By | August 28, 2006 | Uncategorized

NASA will name the next-generation American spaceship Orion, a cosmic traveler that will take astronauts to the moon, Mars and beyond, the space agency announced last week.

The Crew Exploration Vehicle (CEV), which will replace the space shuttle fleet, will be built either by Lockheed Martin Corp. [LMT] or by a team headed by Northrop Grumman Corp. [NOC] and featuring The Boeing Co. [BA].

NASA may select the winner of the competition on Aug. 31.

Orion’s first flight with astronauts onboard is planned for no later than 2014, going to the International Space Station. The first Orion flight to the moon is planned for no later than 2020.

Orion is named for one of the brightest, most familiar and easily identifiable constellations.
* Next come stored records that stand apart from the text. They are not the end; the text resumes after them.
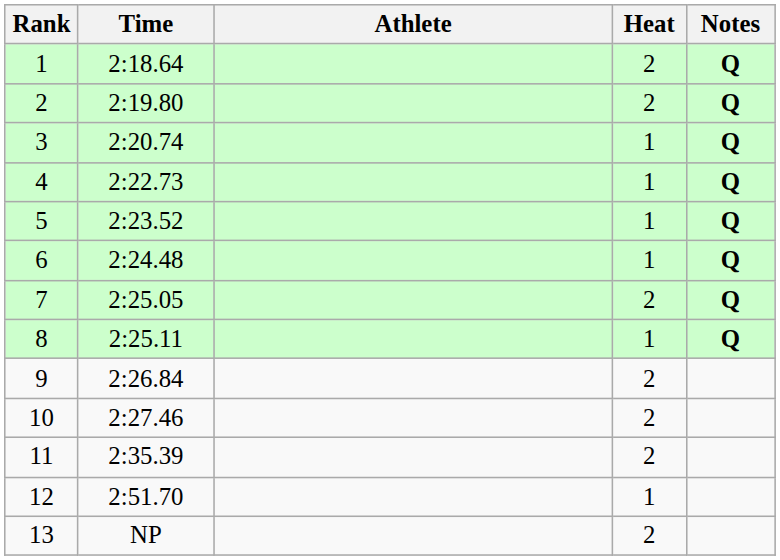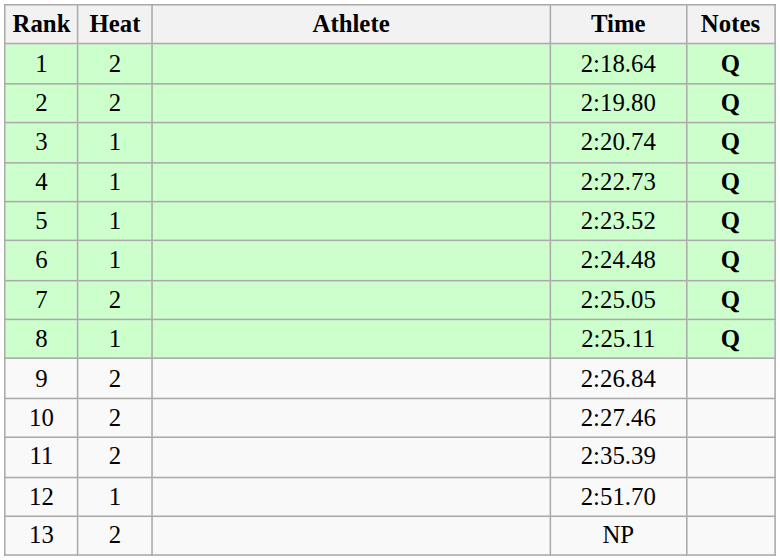columns swapped: Heat <-> Time
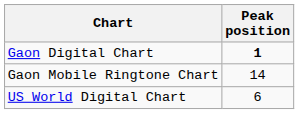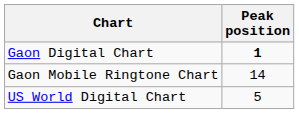US World Digital Chart | Peak position: 6 -> 5
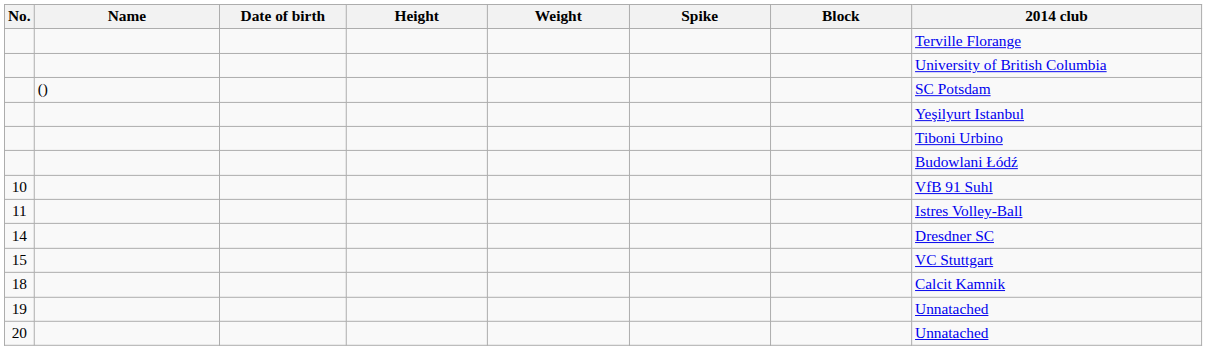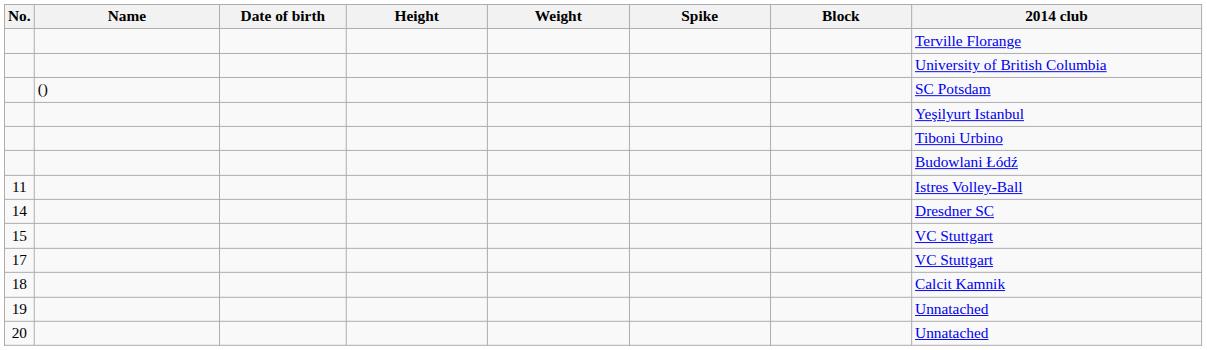- row: 10 | VfB 91 Suhl
+ row: 17 | VC Stuttgart
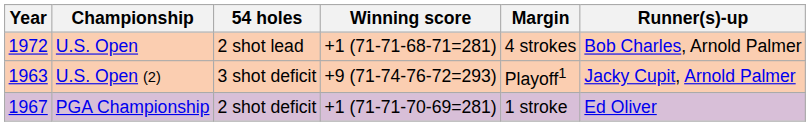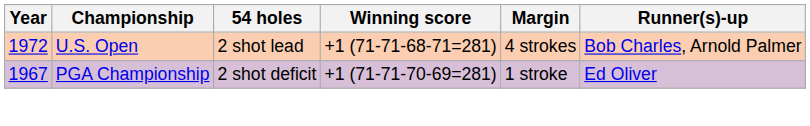- row: 1963 | U.S. Open (2) | 3 shot deficit | +9 (71-74-76-72=293) | Playoff1 | Jacky Cupit, Arnold Palmer
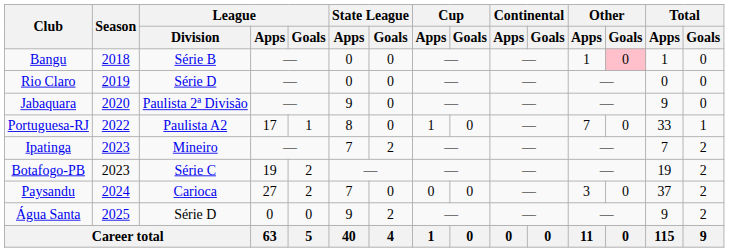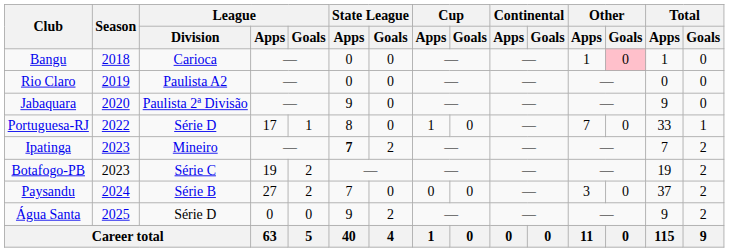Bangu | League / Division: Série B -> Carioca
Rio Claro | League / Division: Série D -> Paulista A2
Portuguesa-RJ | League / Division: Paulista A2 -> Série D
Ipatinga | State League / Apps: normal -> bold
Paysandu | League / Division: Carioca -> Série B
“Many of its stars have been used for navigation and guided explorers to new worlds for centuries,” said Orion Project Manager Skip Hatfield.

In June, NASA announced the launch vehicles under development by the Constellation Program have been named Ares, a synonym for Mars. The booster that will launch Orion will be called Ares I, and a larger heavy-lift launch vehicle will be known as Ares V.

Orion will be capable of transporting cargo and up to six crew members to and from the International Space Station. It can carry four crewmembers for lunar missions. Later, it can support crew transfers for Mars missions.

The CEV spacecraft will be smaller than the space shuttles, which had huge cargo bays designed to carry large structural components aloft for construction of the space station.

Orion borrows its cone-like shape from space capsules of the past, but takes advantage of the latest technology in computers, electronics, life support, propulsion and heat protection systems. The capsule’s conical shape is the safest and most reliable for re-entering the Earth’s atmosphere, especially at the velocities required for a direct return from the moon.

Orion will be 16.5 feet in diameter and have a mass of about 25 tons. Inside, it will have more than 2.5 times the volume of an Apollo capsule, the U.S. spacecraft that carried the first human beings to the moon. Orion will return humans to the moon to stay for long periods as a testing ground for the longer journey to Mars.